After this some one told of a thrilling happening in the mixing-house, by the great vat, wherein nitroglycerin is mixed with porous earth, called dope, and becomes dynamite. Over this vat four men work continually, two with rakes, two with hoes, kneading half a ton or more of explosive dough to the proper consistency.
One day a powder-car loaded with heavy stone got loose on its track a quarter of a mile up the slope, and started down the steep grade. The tracks ran straight into the mixing-house. The switch was open, and the first thing these men knew, there was an angry clang at the switch, and then a swift, heavy car was plunging toward the open door, with every chance that it would set off twelve hundred pounds of dynamite there. Workmen outside shouted, and then stared in horror. Not a man in the mixing-house moved. All four kept their places around the vat, held tight to their rakes and hoes, while the car, just missing the dynamite, hurled its mass of two tons through the back wall of the building, and spent its force against a tree-trunk. There was no explosion, and nothing happened, which was something of a miracle; but what impressed me was that these four men stood still, not from courage, but because they were frozen with fear!
While there is danger in every step of dynamite manufacture, it appears that the center of peril is in the nitrating-house, where the fresh glycerin is mixed with nitric acid, or, more correctly, is nitrated by it. This operation takes place in a great covered vat about which are many pipes and stop-cocks. A man stands here like an engineer at the throttle, watching his thermometer and letting in fresh glycerin. These are his two duties, and upon the right performance of them depends the safety of the works. Every hour he must let in some seven hundred pounds of glycerin upon the deadly acid, and every hour he must draw off some fifteen hundred pounds of nitroglycerin and let it go splashing away in a yellowish stream down the long, uncovered trough that leads to the separating-house yonder.
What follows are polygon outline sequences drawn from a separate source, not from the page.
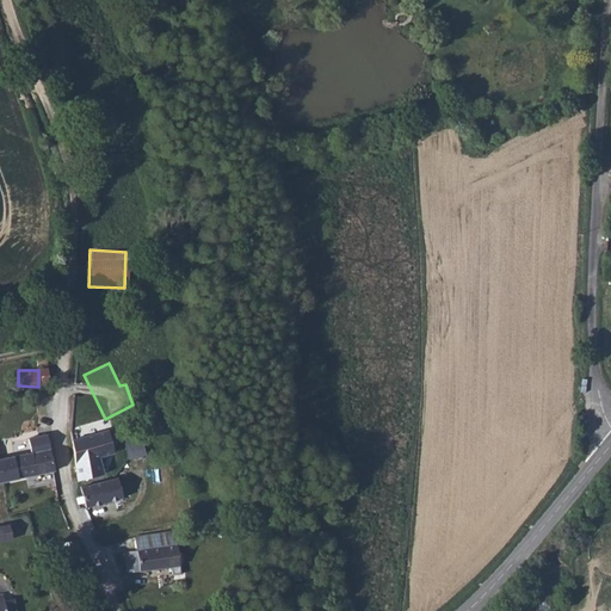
[(82,429),(71,431),(69,434),(78,479),(104,473),(98,456),(113,452),(107,431),(86,436),(82,429)]
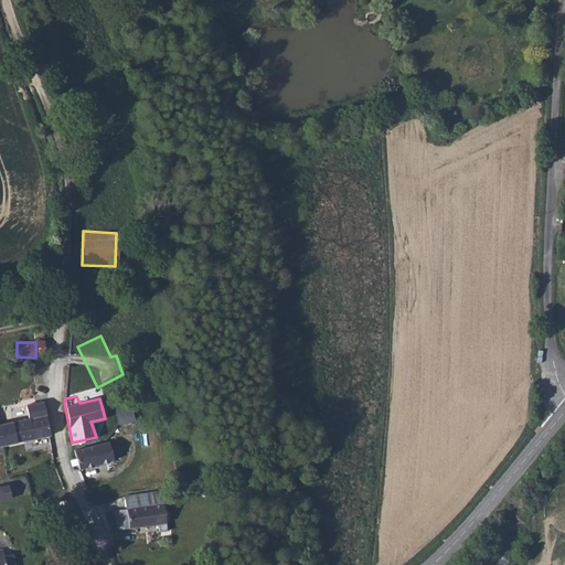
[(50,436),(44,402),(27,405),(27,406),(33,439),(50,436)]
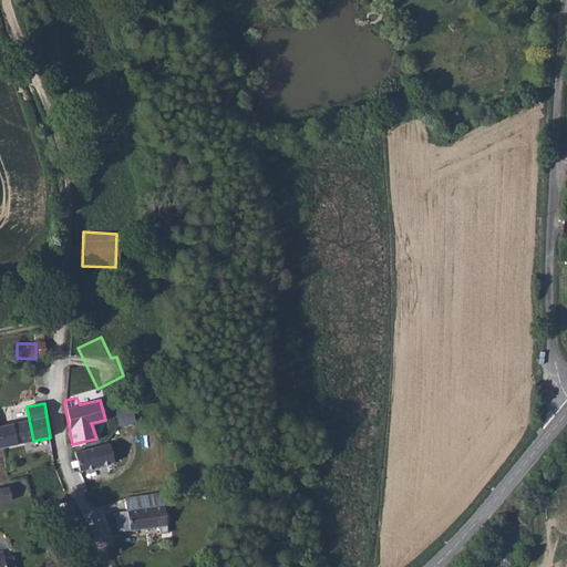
[(113,406),(117,426),(134,423),(130,403),(113,406)]
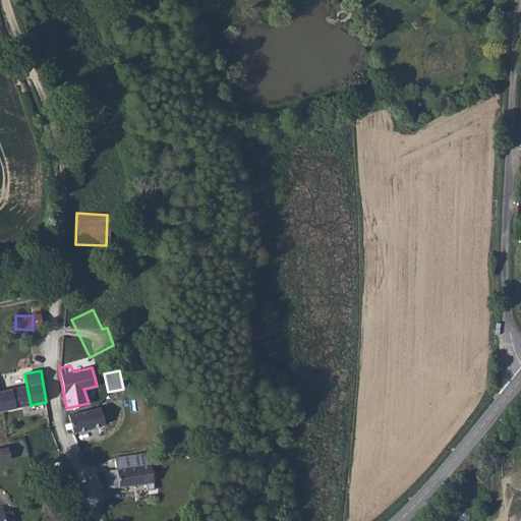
[(0,399),(2,411),(31,405),(24,374),(8,379),(7,375),(0,375),(0,399)]
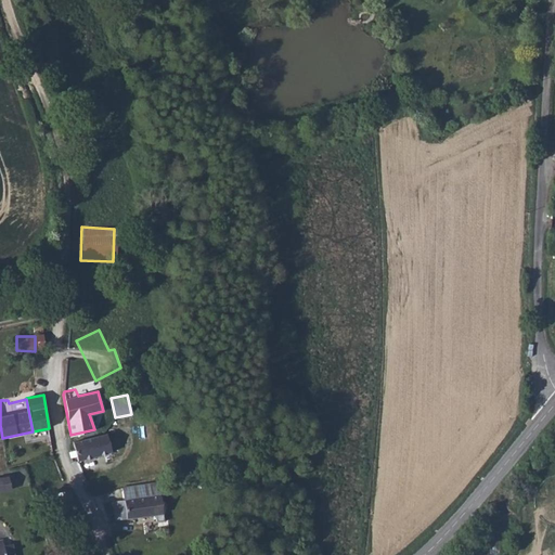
[(75,449),(68,451),(68,452),(71,457),(77,455),(79,461),(112,451),(105,434),(101,436),(74,443),(75,449)]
From this separating-house runs another trough to the freezing-house, and a third to the distant mixing-house. These three troughs inclose an oblong space, at the corners of which stand the nitrating-house, the separating-house, and the freezing-house. In each one of these, at any hour of the day, is a wagon-load of pure nitroglycerin, while in the three troughs are little rivers of nitroglycerin always flowing.